La Passerelle-I.D.É (Intégration et Développement Économique) is a Canadian Franco-Ontarian not-for-profit organization based in Toronto, ON, devoted to the integration and economic development of Francophone immigrants, with a special emphasis on visible minorities. The organization is focused on building bridges between forward thinking private sector companies and talented Francophone newcomers.

== History ==
In 1993, the organization began as an informal network of young Francophone immigrant women in Toronto responding to systemic issues in the education system. La Passerelle-I.D.É. grew out of that early advocacy and was founded in 1992 by Léonie Tchatat at the age of 16 to respond to a wide range of barriers to the economic, social and civic integration of new immigrants to Toronto. As a young female, francophone immigrant Léonie understood first-hand that the unemployment, underemployment and precarious employment of Francophone new immigrants presented a huge opportunity cost for the province and the country.

== Leadership ==
La Passerelle-I.D.É. is led by its president and founder, Léonie Tchatat. Mrs. Tchatat arrived in Canada as a student in the 1990s. Now a Canadian citizen, this Franco-Ontarian of Cameroonian origin has been recognized by governments, institutions and francophone communities across Canada and internationally for her work on issues of inclusiveness, multiculturalism and innovation.
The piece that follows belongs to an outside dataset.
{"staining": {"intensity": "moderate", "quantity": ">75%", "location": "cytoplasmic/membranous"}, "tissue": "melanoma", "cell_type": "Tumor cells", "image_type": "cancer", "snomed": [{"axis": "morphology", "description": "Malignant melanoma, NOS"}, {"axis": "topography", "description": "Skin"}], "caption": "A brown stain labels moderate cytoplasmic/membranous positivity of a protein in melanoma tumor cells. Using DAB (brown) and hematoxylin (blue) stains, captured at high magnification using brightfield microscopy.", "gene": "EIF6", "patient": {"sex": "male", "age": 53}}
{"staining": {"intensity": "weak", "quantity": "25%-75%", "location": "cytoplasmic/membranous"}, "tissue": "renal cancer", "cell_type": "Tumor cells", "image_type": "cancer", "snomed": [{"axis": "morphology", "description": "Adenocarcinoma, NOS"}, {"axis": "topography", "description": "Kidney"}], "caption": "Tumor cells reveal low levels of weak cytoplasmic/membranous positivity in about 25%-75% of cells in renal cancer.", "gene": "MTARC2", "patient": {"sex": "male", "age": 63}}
== Programs and Services ==
La Passerelle-I.D.É. provides prospective employers with access to a talented pool of diverse and bilingual workers. The organization provides cultural competencies skills training designed to prepare newcomers and immigrants workers for the realities of Canadian workplace cultures and employers with an increased capacity for diversity integration.

The organization also provides a number of targeted programs designed to address the systemic barriers to integration and also for professional development. It has led province-wide campaigns in collaboration with the provincial and federal governments on the added value that Francophone workers provide and has contributed to the development of public policies on immigration and integration.

La Passerelle-I.D.É. played a major role in the founding of the Francophone Workplace Development Council, a high-level, cross-sectoral advisory body that works to identify strategies to expand and strengthen the Francophone bilingual talent pipeline. The Council engages private sector, government, and education stakeholders to build a greater awareness of the positive impact that Francophone bilingual talent could play in the economic development of the GTHA region.

== Awards and Recognitions ==
Throughout the 25 years of her contribution in the community, Léonie Tchatat's work has been recognized by several organizations.

She is considered a leader by governments, institutions and francophone communities in Canada, and has been awarded several prizes and distinctions.

- In 2002, she founded the magazine Taloua.
- In 1997, she received the Youth Award by Skills for Change, her efforts were also recognized by Jean Chrétien, ex-premier of Canada.
- In 1999, she received the Certificate of Appreciation Earth day by the Groupe jeunesse francophone de Toronto.
- In 2005, she is the recipient of the rank of Chevalier by The Order of the Pleiades in 2005.
- In 2007, she received the African Hope Certificate of Appreciation.
- In 2014, she received Le prix anniverssaire de l’Association des enseignantes et des enseignants Franco-ontariens acknowledging her engagement in the community.
- In 2014, she was given the Leadership Award by Share the Light Award Northwood Neighbourhood Services.
- Léonie Tchatat received an Afroglobal award in 2017 for her work in social development .
- In November 2011 and February 2015 respectively, Léonie Tchatat launched major public awareness campaigns on the contribution of Francophone immigrants to Ontario entitled « Immigrant veut dire : une francophonie ontarienne plus forte ! » and  « Immigrant francophone veut dire : ensemble pour un Ontario français prospère! ».

== Controversy ==
In 2019, the Toronto Star published articles critical of the organization, including claiming that the La Passerelle-I.D.É. program “Sans Visages” was “bogus”. The program in question was designed and approved by the funder to address sensitive issues surrounding economic dependency by young francophone women from the visible minority community in at-risk communities. La Passerelle-I.D.É. sued the Toronto Star for defamation following the publication of this article.